Given passage:
---

General Sales and Delivery Terms and Conditions

1. Scope
Our following terms and conditions shall exclusively apply to all our contract offers and contracts made. Any contradicting purchasing terms of the Buyer shall be irrelevant. At the latest upon receipt of the goods, our terms shall be deemed accepted. The computation of sizes is based on the VOB, the minimum size billed is = 1 m² for each individual component.
2. Quotations
All are quotations shall be subject to change. We will uphold the price quoted for 30 days. Inventory items are subject to prior sale. Our verbal and phone declarations, in particular those made prior to the execution of the contract as well as retroactive changes and additions shall not become effective until we confirm them in writing. Changes to the quotation prior to the acceptance and amendment of the executed contract shall require the same format and may not be implicitly changed.
3. Delivery and Shipping
Goods shall travel from the shipping location at the risk and expense of the Buyer. The risk shall transfer to the Buyer upon notification that the goods are ready for shipment or as soon as they are loaded. This shall also apply if transportation occurs on vehicles of  Peters & Domscheit GmbH. The goods shall be covered by transportation insurance, which may be waived if the Buyer expressly requests it. Explanatory documents and information, such as provided in drawings, dimension sheets, weight tables and catalogs only stipulated approximate values from which we may deviate within the standard industry tolerances, unless such specifics have been expressly agreed upon as binding in the quotation.

---

Questions on the material:
a) In the terms and conditions, rewrite everything from "2. Quotations" down to "be implicitly changed.", changing "30 days" to "60 days".
b) Translate the sentence "We will uphold the price quoted for 30 days." from the terms and conditions into Spanish.

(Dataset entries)
---

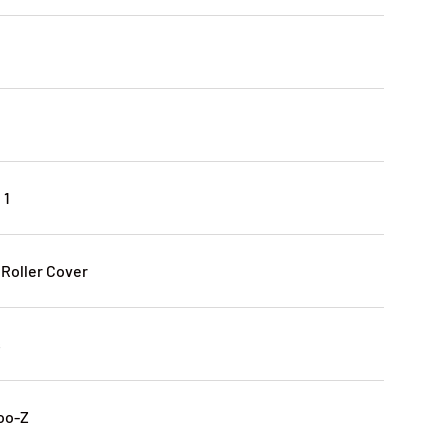
 1
 Roller Cover
s
oo-Z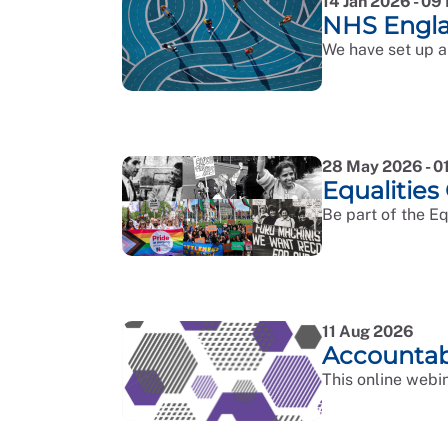
14 Jan 2026 - 0
NHS Engl
We have set up a
28 May 2026 - 0
Equalities
Be part of the E
11 Aug 2026
Accountab
This online webin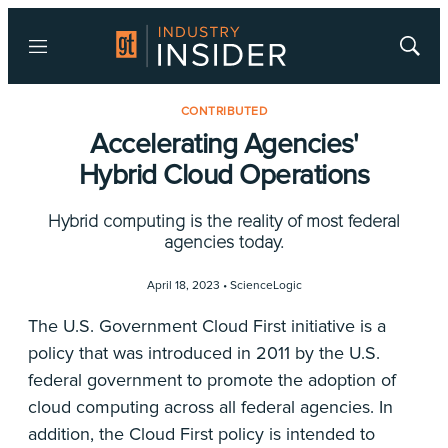
Menu
Show
Searc
CONTRIBUTED
Accelerating Agencies'
Hybrid Cloud Operations
Hybrid computing is the reality of most federal
agencies today.
April 18, 2023 •
ScienceLogic
The U.S. Government Cloud First initiative is a
policy that was introduced in 2011 by the U.S.
federal government to promote the adoption of
cloud computing across all federal agencies. In
addition, the Cloud First policy is intended to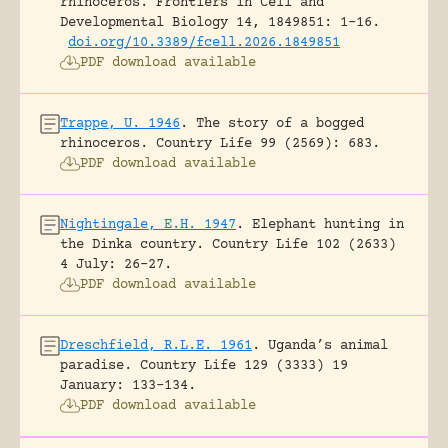
rhinoceros.
Frontiers in Cell and
Developmental Biology 14, 1849851: 1-16.
doi.org/10.3389/fcell.2026.1849851
PDF download available
Trappe, U. 1946
.
The story of a bogged
rhinoceros.
Country Life 99 (2569): 683.
PDF download available
Nightingale, E.H. 1947
.
Elephant hunting in
the Dinka country.
Country Life 102 (2633)
4 July: 26-27.
PDF download available
Dreschfield, R.L.E. 1961
.
Uganda’s animal
paradise.
Country Life 129 (3333) 19
January: 133-134.
PDF download available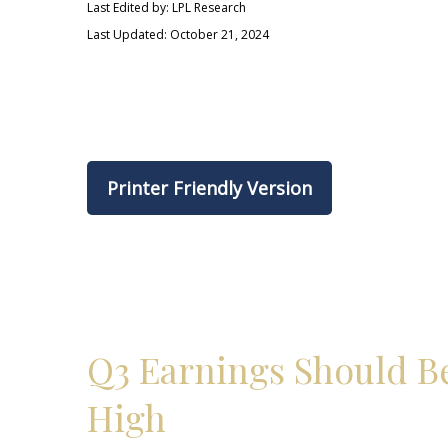
Last Edited by: LPL Research
Last Updated: October 21, 2024
Printer Friendly Version
Q3 Earnings Should Be
High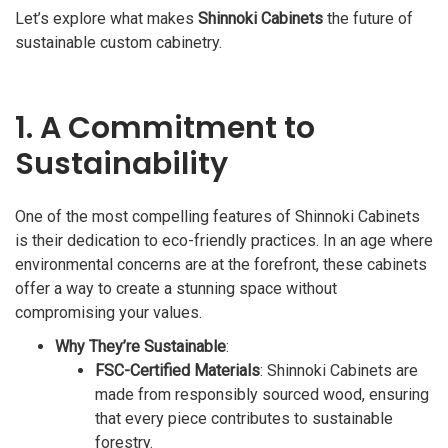
Let’s explore what makes
Shinnoki Cabinets
the future of
sustainable custom cabinetry.
1. A Commitment to
Sustainability
One of the most compelling features of Shinnoki Cabinets
is their dedication to eco-friendly practices. In an age where
environmental concerns are at the forefront, these cabinets
offer a way to create a stunning space without
compromising your values.
Why They’re Sustainable
:
FSC-Certified Materials
: Shinnoki Cabinets are
made from responsibly sourced wood, ensuring
that every piece contributes to sustainable
forestry.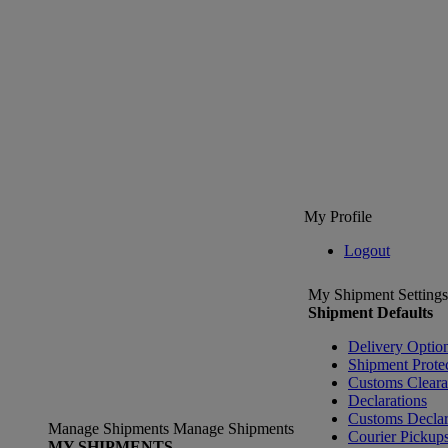
My Profile
Logout
My Shipment Settings
Shipment Defaults
Delivery Optio
Shipment Prote
Customs Clear
Declarations
Customs Declar
Manage Shipments
Manage Shipments
Courier Pickup
MY SHIPMENTS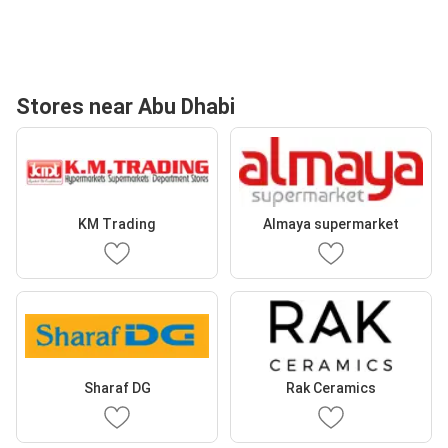
Stores near Abu Dhabi
KM Trading
Almaya supermarket
Sharaf DG
Rak Ceramics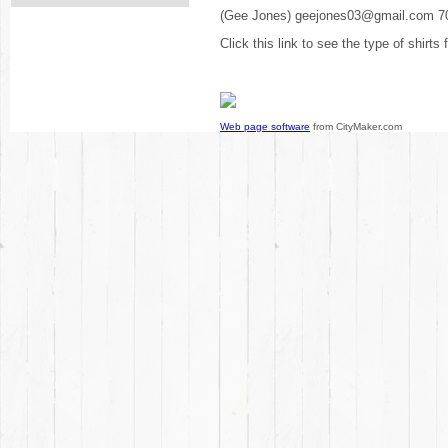
(Gee Jones) geejones03@gmail.com 7
Click this link to see the type of shirts
Web page software
from CityMaker.com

---

Results of the tasks:
a)
2. Quotations
All are quotations shall be subject to change. We will uphold the price quoted for 60 days. Inventory items are subject to prior sale. Our verbal and phone declarations, in particular those made prior to the execution of the contract as well as retroactive changes and additions shall not become effective until we confirm them in writing. Changes to the quotation prior to the acceptance and amendment of the executed contract shall require the same format and may not be implicitly changed.

b) Mantendremos el precio cotizado durante 30 días.